Task prompt:
Swap "highest" for "largest" throughout the data below, leave every other character unchanged, and omit the pictures from your reply.

Dataset content:
#####
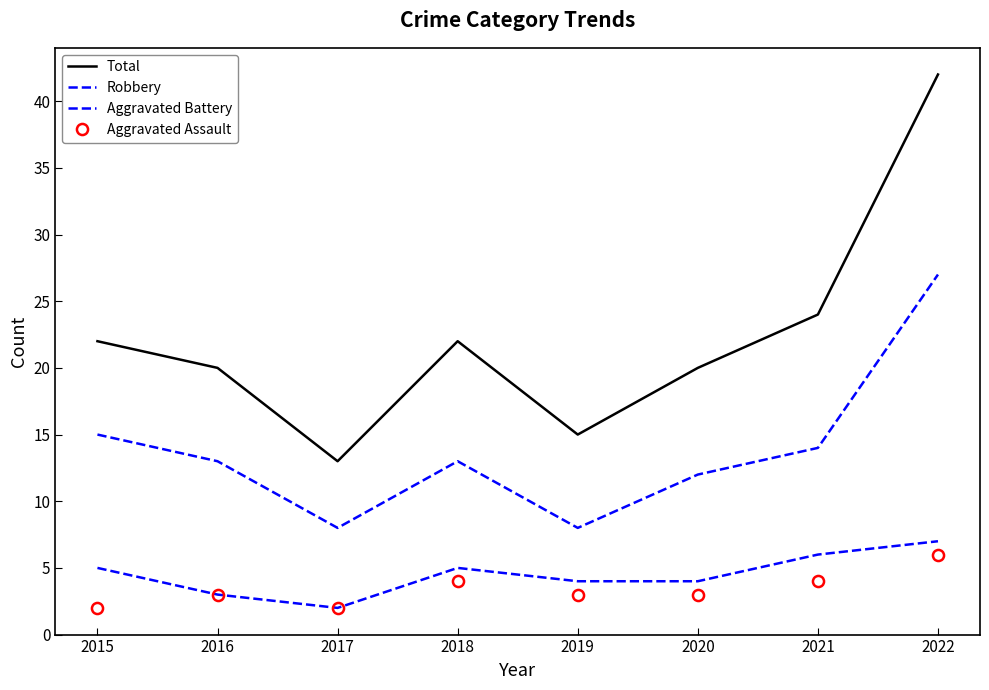

Reading left to right, extract all data points from this chart.

Total: 2015=22	2016=20	2017=13	2018=22	2019=15	2020=20	2021=24	2022=42
Robbery: 2015=15	2016=13	2017=8	2018=13	2019=8	2020=12	2021=14	2022=27
Aggravated Battery: 2015=5	2016=3	2017=2	2018=5	2019=4	2020=4	2021=6	2022=7
Aggravated Assault: 2015=2	2016=3	2017=2	2018=4	2019=3	2020=3	2021=4	2022=6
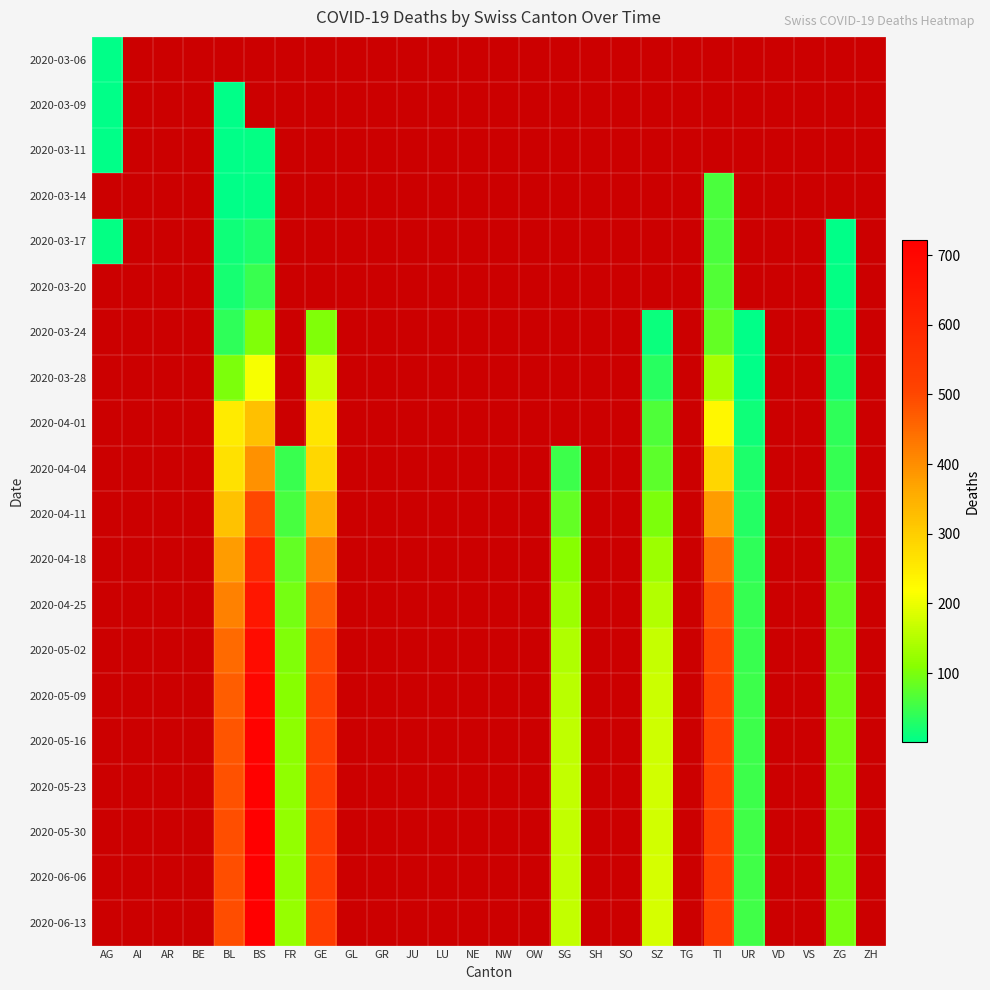

Which category has the highest value across all series?

BS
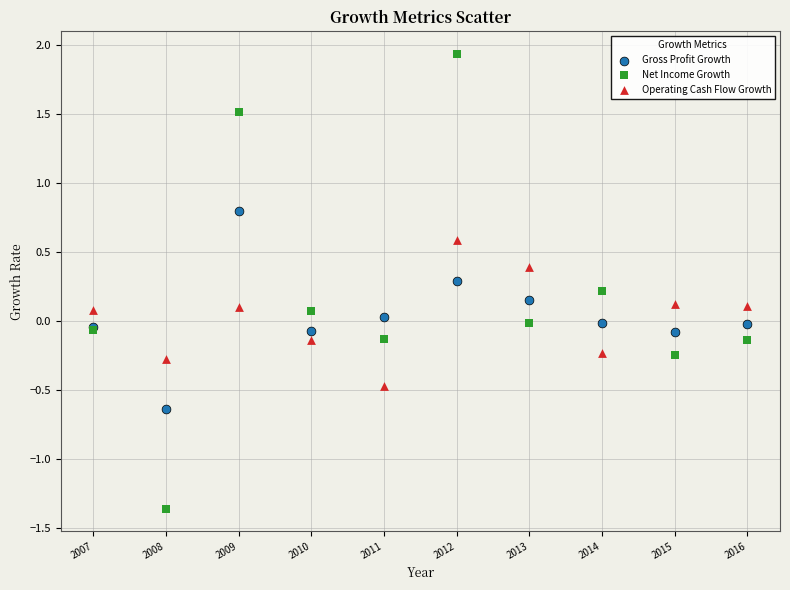

What is the X range (max minus min) for the scatter plot?

9.0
#####
Worked solution:
Reading left to right, extract all data points from this chart.

Total: 2015=22	2016=20	2017=13	2018=22	2019=15	2020=20	2021=24	2022=42
Robbery: 2015=15	2016=13	2017=8	2018=13	2019=8	2020=12	2021=14	2022=27
Aggravated Battery: 2015=5	2016=3	2017=2	2018=5	2019=4	2020=4	2021=6	2022=7
Aggravated Assault: 2015=2	2016=3	2017=2	2018=4	2019=3	2020=3	2021=4	2022=6

Which category has the largest value across all series?

BS

What is the X range (max minus min) for the scatter plot?

9.0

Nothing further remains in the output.